Der Verein Yoga und Meditation im Gefängnis (YuMiG e.V.) organisiert Yogaunterricht hinter Gefängnismauern. Claudia Metzke, eine engagierte Yogalehrerin aus Stahnsdorf bei Berlin, vermittelt im Interview mit YOGA AKTUELL ihre Motivation dazu und ihre Erfahrungen damit, Yoga in einer Justizvollzugsanstalt (JVA) zu unterrichten.
INTERVIEW
YOGA AKTUELL: Claudia, du unterrichtest Yoga in der JVA Heidering. Wie kam es dazu und in welchem Rahmen findet dieses Angebot statt?
Claudia Metzke: Yoga hat mir in meinem Leben oft geholfen.
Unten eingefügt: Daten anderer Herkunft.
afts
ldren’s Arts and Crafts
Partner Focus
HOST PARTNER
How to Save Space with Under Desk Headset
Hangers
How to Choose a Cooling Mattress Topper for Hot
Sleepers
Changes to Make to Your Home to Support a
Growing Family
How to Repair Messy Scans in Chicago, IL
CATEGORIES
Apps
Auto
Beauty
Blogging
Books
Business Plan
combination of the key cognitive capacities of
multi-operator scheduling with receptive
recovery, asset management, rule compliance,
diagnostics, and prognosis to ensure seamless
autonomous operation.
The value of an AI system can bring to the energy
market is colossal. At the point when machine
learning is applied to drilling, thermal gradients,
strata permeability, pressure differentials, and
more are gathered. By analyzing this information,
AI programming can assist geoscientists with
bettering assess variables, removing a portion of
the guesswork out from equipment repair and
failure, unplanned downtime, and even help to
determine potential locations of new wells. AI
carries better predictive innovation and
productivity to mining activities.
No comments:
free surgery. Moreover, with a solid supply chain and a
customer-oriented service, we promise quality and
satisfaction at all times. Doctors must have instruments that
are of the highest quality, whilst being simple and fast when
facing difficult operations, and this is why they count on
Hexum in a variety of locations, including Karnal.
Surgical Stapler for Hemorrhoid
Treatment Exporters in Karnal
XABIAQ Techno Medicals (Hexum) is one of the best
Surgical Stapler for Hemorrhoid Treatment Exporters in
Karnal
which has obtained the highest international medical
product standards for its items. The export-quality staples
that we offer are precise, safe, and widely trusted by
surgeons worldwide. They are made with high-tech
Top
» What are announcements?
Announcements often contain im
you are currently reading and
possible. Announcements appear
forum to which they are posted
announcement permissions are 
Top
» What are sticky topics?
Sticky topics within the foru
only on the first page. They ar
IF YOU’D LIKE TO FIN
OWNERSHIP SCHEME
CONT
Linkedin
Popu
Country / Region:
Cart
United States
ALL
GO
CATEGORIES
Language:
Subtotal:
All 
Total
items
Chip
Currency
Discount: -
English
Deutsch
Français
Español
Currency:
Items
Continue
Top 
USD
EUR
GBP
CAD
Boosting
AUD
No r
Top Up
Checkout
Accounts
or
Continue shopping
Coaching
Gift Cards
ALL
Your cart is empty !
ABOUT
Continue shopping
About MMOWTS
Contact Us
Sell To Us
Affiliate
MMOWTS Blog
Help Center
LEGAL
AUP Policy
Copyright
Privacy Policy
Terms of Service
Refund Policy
Gerade in Krisensituationen (ich bin alleinerziehende Mama von zwei Töchtern) kann Yoga unglaublich hilfreich sein. Nach meiner Ausbildung zur Yogalehrerin bei Spirit Yoga in Berlin stieß ich auf eine Reportage über die Kraft des Yoga, in der auch eine Yogalehrerin gezeigt wurde, die in den USA Yoga im Gefängnis unterrichtet. Die Häftlinge dort berichteten, wie gut ihnen das tat. Das hat mich inspiriert, und ich begann zu recherchieren. Ich wollte etwas Sinnvolles machen. So stieß ich auf YuMiG, die gerade jemanden suchten. Was für ein Glück hatte ich in diesem Moment! Seitdem bin ich dabei, das sind jetzt zwei Jahre. Es ist ein Herzensprojekt für mich geworden, und ich mache wundervolle Erfahrungen.
Warum liegt dir das Unterrichten von Yoga für Strafgefangene so am Herzen?
Die Gefangenen empfangen das Yoga-Angebot mit Dankbarkeit und zeigen sich als hervorragende Schüler. Mein Ziel ist es, sie für sechzig Minuten aus ihrer oft herausfordernden Alltagsroutine zu befreien. Zu Beginn der Stunde sind sie oft unruhig und angespannt, doch am Ende herrschen Ruhe und tiefe Entspannung. Es entsteht eine fast selige Stimmung, die den Raum erfüllt und zeigt, wie kraftvoll Yoga sein kann.
Wie gestaltest du deine Stunden und welche Elemente des Yoga beziehst du ein?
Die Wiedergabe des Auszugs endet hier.